Court Issues Guidelines For Determining Whether Punitive Damages Are Excessive


In Bowden v. Caldor, Inc., 1998 Md. Lexis 407 (1998), the Court of Appeals established a nine-part test to guide trial judges in reviewing punitive damages awards for excessiveness. The case involved the detention of Samuel David Bowden, a sixteen-year-old African-American hired by Caldor, Inc. to work as a customer service representative in one of its Baltimore department stores. Soon after Bowden began working, Caldor officials accused him of stealing money and merchandise from the store. Caldor security falsely imprisoned Bowden for several hours, lied about having incriminating evidence, refused Bowden's request to call his parents, coerced him to sign a false confession, had him arrested the following day, and caused his juvenile prosecution without any evidence against him. There was evidence at trial that the officials were motivated by racial hatred.
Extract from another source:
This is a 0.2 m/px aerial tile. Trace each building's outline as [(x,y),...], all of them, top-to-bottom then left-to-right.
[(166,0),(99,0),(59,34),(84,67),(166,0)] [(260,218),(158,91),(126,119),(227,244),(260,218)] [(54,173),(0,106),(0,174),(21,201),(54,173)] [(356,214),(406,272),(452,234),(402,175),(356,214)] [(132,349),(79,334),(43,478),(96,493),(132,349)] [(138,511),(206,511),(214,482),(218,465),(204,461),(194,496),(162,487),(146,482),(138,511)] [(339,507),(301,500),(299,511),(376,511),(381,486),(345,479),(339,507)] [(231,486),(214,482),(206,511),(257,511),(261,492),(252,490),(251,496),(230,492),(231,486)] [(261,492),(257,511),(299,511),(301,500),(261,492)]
Bowden filed a civil suit against Caldor and its security personnel seeking compensatory and punitive damages. A jury awarded Bowden $110,000 for compensatory damages and $350,000 in punitive damages. After the verdict, the circuit court granted Caldor's motion for judgment notwithstanding the verdict as to two of the five torts for which the jury awarded damages. Consequently, the compensatory damages were reduced to $60,000, but the punitive damages award was left intact. On appeal, and following the issuance of a writ of certiorari to the Court of Special Appeals, the Court of Appeals affirmed the judgment notwithstanding the verdict, but ordered a new trial to calculate punitive damages for the three remaining torts.

Following the retrial, the jury awarded punitive damages of $9 million. The circuit court reduced the punitive damages to $350,00. The court concluded that an award of punitive damages was analogous to a sentence in a criminal case and, since the Supreme Court in North Carolina v. Pearce, 395 U.S. 711 (1969), held that a harsher sentence cannot be imposed against a criminal defendant following a retrial after a defendant's successful appeal, a higher punitive damages award following appeal was impermissible. The Court of Special Appeals affirmed, also adopting the Pearce analogy and rationale.
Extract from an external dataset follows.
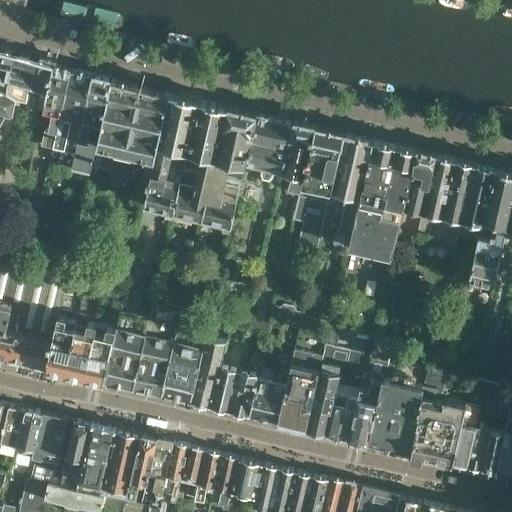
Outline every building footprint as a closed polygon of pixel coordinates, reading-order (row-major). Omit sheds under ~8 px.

The case went again to the Court of Appeals. That court concluded that the Court of Special Appeals and the circuit court both erred in holding that the punitive damages award in the second trial could not exceed the award in the first trial. The court concluded that, contrary to the lower courts' analyses, the civil tort/damages issue raised by Caldor was not analogous to the criminal law/sentencing issue raised in North Carolina v. Pearce and that a jury was free to impose a higher punitive damage award following appeal and remand. But the court did not reinstate the jury verdict. Rather, it issued new guidelines to be used by the trial judge, following remand, for determining whether a punitive damages award is excessive.
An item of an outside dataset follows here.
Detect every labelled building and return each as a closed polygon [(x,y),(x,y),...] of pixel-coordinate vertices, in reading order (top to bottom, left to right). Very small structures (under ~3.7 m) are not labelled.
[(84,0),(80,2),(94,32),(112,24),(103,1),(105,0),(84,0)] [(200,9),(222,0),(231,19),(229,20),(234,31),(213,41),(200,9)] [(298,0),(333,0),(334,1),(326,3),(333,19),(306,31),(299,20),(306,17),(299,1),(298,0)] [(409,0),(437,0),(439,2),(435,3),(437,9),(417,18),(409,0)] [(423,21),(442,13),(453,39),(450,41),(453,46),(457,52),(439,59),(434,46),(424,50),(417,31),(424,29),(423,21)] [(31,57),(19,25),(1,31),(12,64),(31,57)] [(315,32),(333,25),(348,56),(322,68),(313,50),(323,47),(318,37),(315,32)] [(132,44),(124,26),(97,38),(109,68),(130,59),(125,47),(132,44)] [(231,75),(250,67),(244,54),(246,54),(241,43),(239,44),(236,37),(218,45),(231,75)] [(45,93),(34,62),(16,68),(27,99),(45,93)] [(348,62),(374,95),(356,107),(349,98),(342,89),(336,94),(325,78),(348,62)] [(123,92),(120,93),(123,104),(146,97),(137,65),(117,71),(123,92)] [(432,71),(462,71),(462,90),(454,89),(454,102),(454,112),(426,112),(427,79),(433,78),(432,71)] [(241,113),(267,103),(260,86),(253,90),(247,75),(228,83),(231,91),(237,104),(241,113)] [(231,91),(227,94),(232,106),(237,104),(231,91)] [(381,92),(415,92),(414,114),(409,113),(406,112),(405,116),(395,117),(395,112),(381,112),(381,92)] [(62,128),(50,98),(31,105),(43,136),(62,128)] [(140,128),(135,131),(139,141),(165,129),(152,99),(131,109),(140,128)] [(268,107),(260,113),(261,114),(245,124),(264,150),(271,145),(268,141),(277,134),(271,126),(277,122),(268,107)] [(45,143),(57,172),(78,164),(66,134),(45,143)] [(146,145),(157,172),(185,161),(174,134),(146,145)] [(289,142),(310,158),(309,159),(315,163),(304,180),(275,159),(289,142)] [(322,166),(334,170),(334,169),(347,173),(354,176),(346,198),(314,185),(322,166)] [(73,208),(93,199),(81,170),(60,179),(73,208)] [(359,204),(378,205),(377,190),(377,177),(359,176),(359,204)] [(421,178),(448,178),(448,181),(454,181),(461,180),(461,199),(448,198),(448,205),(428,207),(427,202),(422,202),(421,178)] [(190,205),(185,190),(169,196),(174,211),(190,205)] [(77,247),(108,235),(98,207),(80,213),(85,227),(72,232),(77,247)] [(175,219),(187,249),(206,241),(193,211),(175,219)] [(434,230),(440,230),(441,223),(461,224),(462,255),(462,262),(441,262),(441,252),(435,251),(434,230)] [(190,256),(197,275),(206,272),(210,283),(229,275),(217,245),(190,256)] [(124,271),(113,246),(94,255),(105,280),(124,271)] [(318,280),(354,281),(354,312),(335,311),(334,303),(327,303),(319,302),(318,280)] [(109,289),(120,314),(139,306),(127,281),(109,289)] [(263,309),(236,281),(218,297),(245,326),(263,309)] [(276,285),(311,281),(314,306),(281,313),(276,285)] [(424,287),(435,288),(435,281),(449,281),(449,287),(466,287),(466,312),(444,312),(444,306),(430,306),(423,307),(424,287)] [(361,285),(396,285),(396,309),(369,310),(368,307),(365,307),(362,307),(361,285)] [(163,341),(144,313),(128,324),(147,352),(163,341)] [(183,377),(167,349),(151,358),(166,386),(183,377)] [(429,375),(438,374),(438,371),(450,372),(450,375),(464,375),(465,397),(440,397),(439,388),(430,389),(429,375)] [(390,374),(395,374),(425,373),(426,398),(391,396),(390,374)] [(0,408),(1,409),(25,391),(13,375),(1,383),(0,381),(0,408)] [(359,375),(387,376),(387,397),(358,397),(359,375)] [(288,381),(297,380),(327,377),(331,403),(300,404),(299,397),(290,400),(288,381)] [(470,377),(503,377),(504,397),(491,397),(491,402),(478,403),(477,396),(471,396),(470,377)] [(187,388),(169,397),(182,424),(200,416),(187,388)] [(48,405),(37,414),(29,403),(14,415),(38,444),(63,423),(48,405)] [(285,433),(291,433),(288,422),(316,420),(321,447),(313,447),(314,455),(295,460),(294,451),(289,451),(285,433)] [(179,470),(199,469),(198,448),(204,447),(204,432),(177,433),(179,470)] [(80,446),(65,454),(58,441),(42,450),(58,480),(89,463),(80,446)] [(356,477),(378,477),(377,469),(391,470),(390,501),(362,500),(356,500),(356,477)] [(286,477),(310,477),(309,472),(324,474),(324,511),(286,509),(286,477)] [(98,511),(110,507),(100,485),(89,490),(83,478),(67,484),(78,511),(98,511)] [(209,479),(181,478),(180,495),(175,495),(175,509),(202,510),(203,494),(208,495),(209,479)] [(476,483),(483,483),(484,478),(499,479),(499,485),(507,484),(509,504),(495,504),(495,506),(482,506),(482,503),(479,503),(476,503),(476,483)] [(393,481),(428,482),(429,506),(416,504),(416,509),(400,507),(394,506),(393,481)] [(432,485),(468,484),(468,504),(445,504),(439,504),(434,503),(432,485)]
Nine criteria were identified. First, the amount of punitive damages "must not be disproportionate to the gravity of the defendant's wrong." Second, because the purpose of punitive damages is to punish not bankrupt the defendant, the amount "should not be disproportionate to . . . the defendant's ability to pay." Third, considering all of the circumstances, the deterrence value of the amount awarded by the jury is relevant. Fourth, the court may consider the legislative policy reflected in statutes setting criminal fines. Fifth, the court may compare the award with other punitive damages awarded in the jurisdiction, particularly in comparable cases. Sixth, evidence that punitive damages have been awarded against the same defendant for the same conduct may be considered by the trial judge. Seventh, when the punitive damages are based on separate torts, a court may consider whether the torts stemmed from a single occurrence or episode. Eighth, the plaintiff's reasonable costs and expenses, including attorney's fees not covered by the award for compensatory damages, may be considered. Ninth, the award of punitive damages should bear a "reasonable relationship" to the compensatory damages awarded.

The case was remanded to the circuit court for further consideration in light of the new guidelines.